# Looking for Zapco DPN Software



## JBishop (Oct 8, 2009)

Guys looking for Zapco DPN software so I can tune some Zapco cars that I have as customers.


----------



## Boostedrex (Apr 4, 2007)

Jim,

Did you get sorted out on this? If not give me a shout via PM and I'll make sure you get what you need sir.

Zach


----------



## Mid Life Crisis (May 6, 2010)

Hey there! Any chance I can get a copy of the DPN Software? I just purchased 2 (used) amps from my local dealer and they dont have the original software. Told me I had to by a new amp to get it..... then tried to sell me the new one. 

And if all goes well, ill have a third on the way from the classifieds!!

Thanks

- J


----------



## tdc_worm (Sep 24, 2009)

I need access to the software also...can find anyone hosting the torrent...


----------



## simplicityinsound (Feb 2, 2007)

hey Jim, give robert a shout, and see what he can do for you.
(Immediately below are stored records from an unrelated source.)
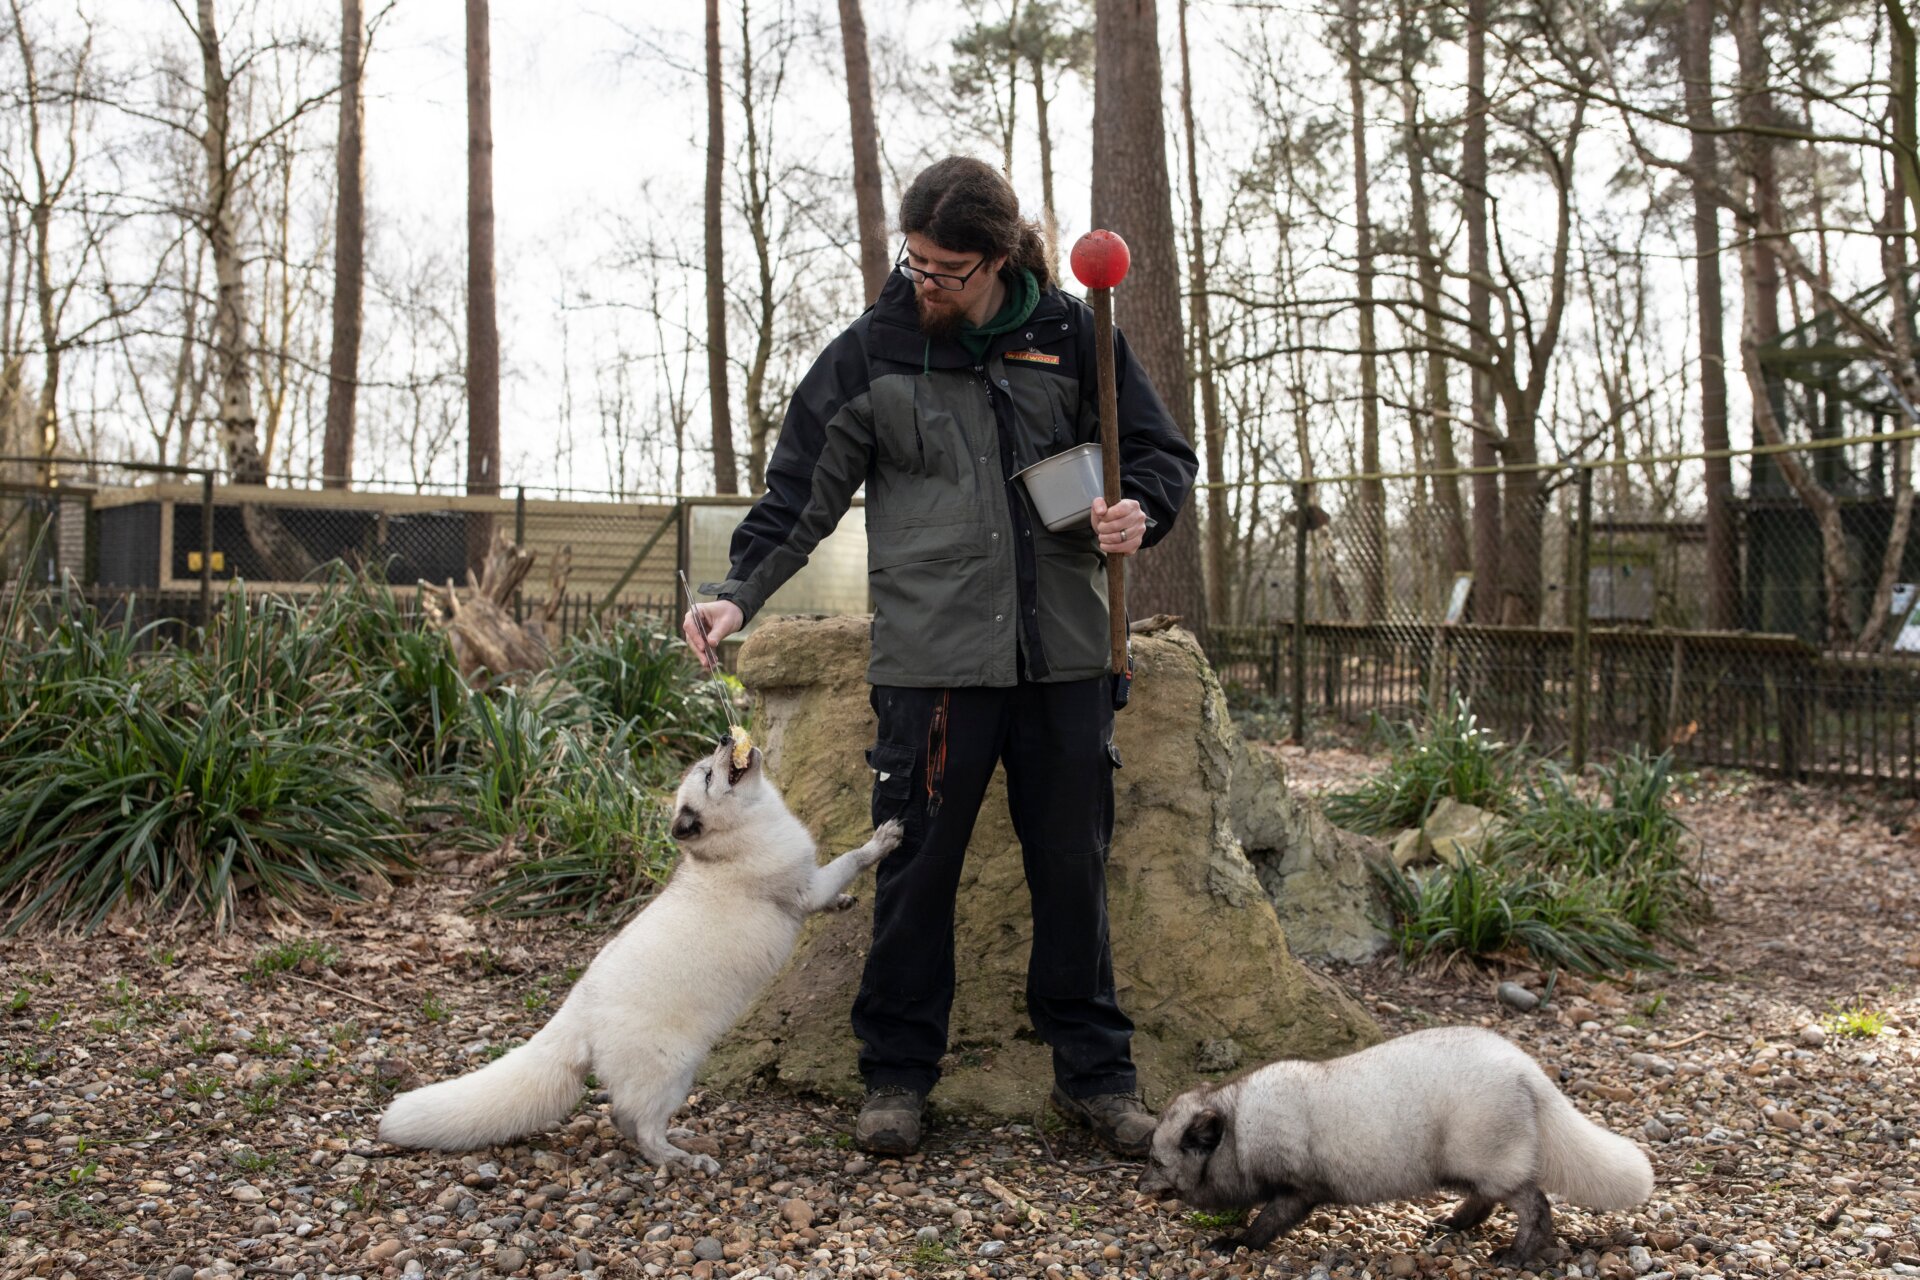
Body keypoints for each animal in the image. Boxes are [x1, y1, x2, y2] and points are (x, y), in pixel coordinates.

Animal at [378, 737, 902, 1173]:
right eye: (708, 775)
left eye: (709, 762)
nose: (725, 737)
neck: (736, 841)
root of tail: (577, 1009)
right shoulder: (805, 888)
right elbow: (849, 861)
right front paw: (881, 841)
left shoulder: (812, 889)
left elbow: (836, 891)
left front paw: (845, 903)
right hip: (672, 1072)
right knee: (637, 1125)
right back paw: (679, 1159)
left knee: (622, 1119)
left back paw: (682, 1140)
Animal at [1137, 1026, 1654, 1265]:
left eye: (1156, 1161)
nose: (1138, 1186)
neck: (1241, 1129)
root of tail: (1524, 1066)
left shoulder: (1299, 1190)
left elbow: (1267, 1221)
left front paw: (1238, 1241)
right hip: (1465, 1167)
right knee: (1484, 1201)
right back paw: (1452, 1225)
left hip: (1486, 1161)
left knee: (1536, 1205)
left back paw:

Zapco stopped giving out the software to consumers after a few too many people messed up everyhting from sepakres to subs to the amps themselves setting things incorrectly...i saw a few myself that was definetly bad enough to smoke a front component in a heartbeat


----------



## tdc_worm (Sep 24, 2009)

cool. gonna try my dealer today first...


----------